The time has come to replace the half shafts in my daughters 97 Maxima, automatic. Actually WAY past due. Anyway, is there anything special, unique or tricks that I need to be aware of? I was told you need to pull the right side off first, is that true and if so why? Do I replace the right one before I pull the left one off? Thanks for your help.


----------



## JNCoRacer (Apr 18, 2003)

There's no particular order to do it. The right side is a little more involved because of the 3 bolts on the carrier, but thats it. I think the hardest part is getting the 36mm axle nuts off. Other than that both axles can be changed out in about 2-2.5 hours if its your first time.


----------



## Samahi72 (Feb 14, 2008)

JNCoRacer said:


> There's no particular order to do it. The right side is a little more involved because of the 3 bolts on the carrier, but thats it. I think the hardest part is getting the 36mm axle nuts off. Other than that both axles can be changed out in about 2-2.5 hours if its your first time.

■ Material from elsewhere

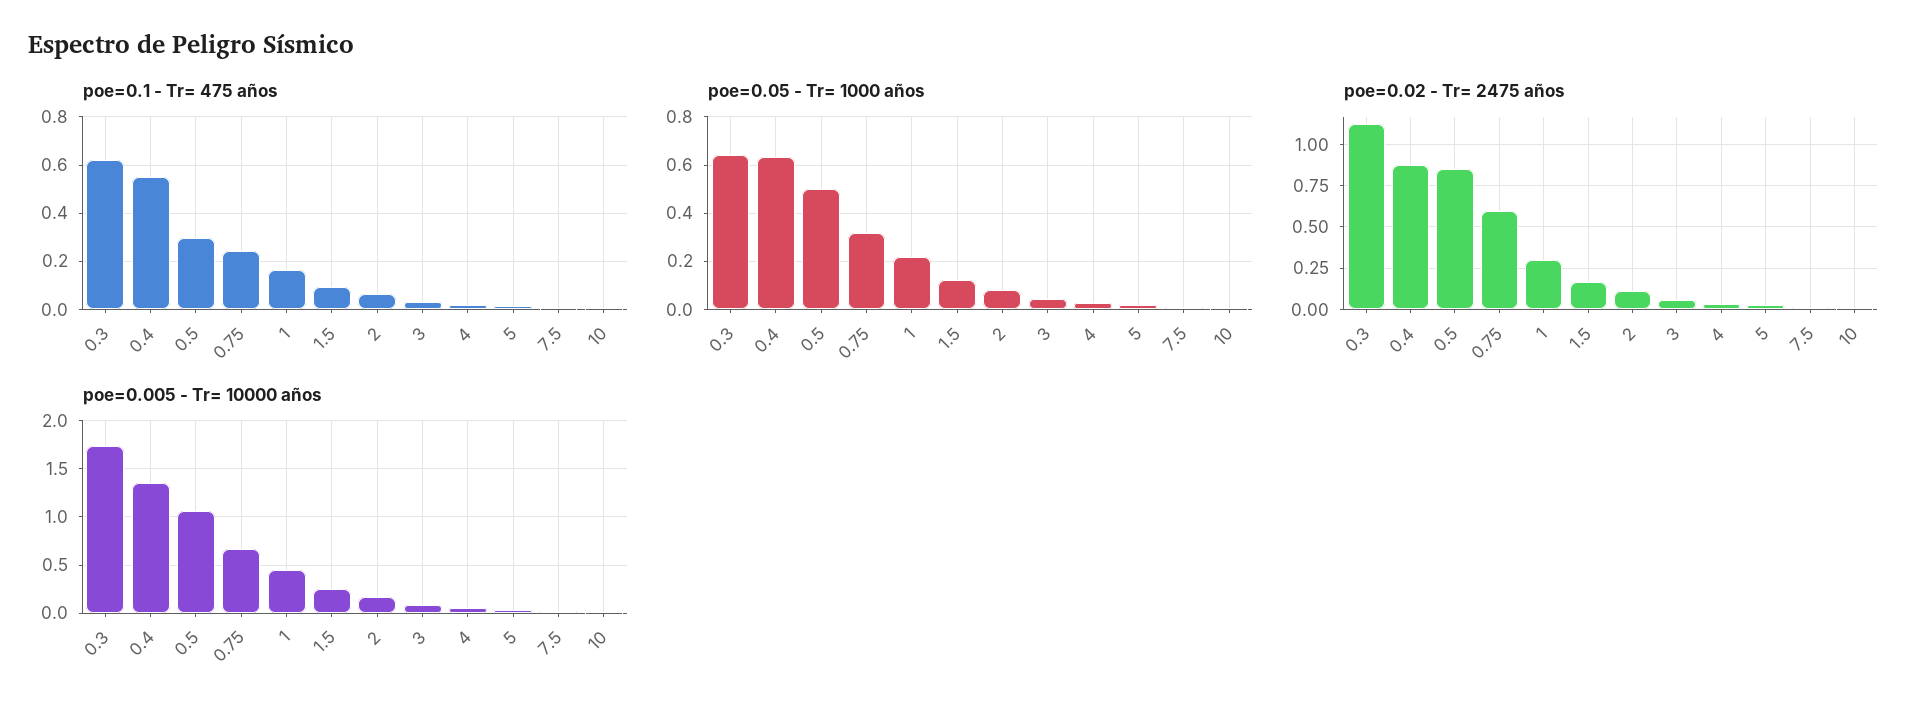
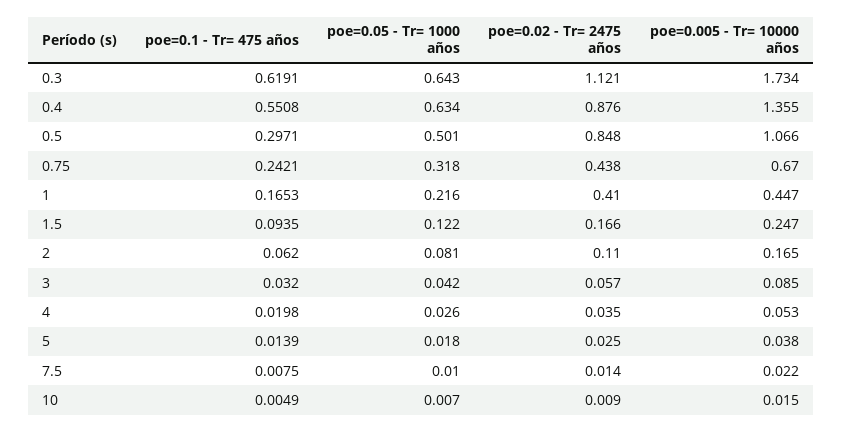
poe=0.02 - Tr= 2475 años, 0.75: 0.6 -> 0.438
poe=0.02 - Tr= 2475 años, 1: 0.3 -> 0.41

Thank you, I have replaced them on Honda's before and I couldn't understand the direction to replace the right first.


----------



## Dan1120 (Sep 26, 2009)

If you've done it on hondas then you should be perfectly capable of doing it on a maxima. Just make sure when you do the drivers side axle you really ram it home and get that retaining clip into the slot. Other than that the hardest part is just like JNCoRacer said, the axle nut. The FSM calls for 174-231 ft/lbs of torque on the axle nut. Heres a link to the FSM dealing with the front axle & front suspension, including details on replacing the shafts. http://www.********.com/FSM/maxima/1997/FA.pdf

Edit: Well for some reason this site doesn't want to display the name of website in the link. Type in nico club where the *** are.


----------



## Samahi72 (Feb 14, 2008)

Dan1120 said:


> If you've done it on hondas then you should be perfectly capable of doing it on a maxima. Just make sure when you do the drivers side axle you really ram it home and get that retaining clip into the slot. Other than that the hardest part is just like JNCoRacer said, the axle nut. The FSM calls for 174-231 ft/lbs of torque on the axle nut. Heres a link to the FSM dealing with the front axle & front suspension, including details on replacing the shafts. http://www.********.com/FSM/maxima/1997/FA.pdf
> 
> Edit: Well for some reason this site doesn't want to display the name of website in the link. Type in nico club where the *** are.


Thank you. I tried the link it wouldn't connect, so I went to the NICO site manually and never did find that pdf. Must have expired, but thanks for the offer to help.


----------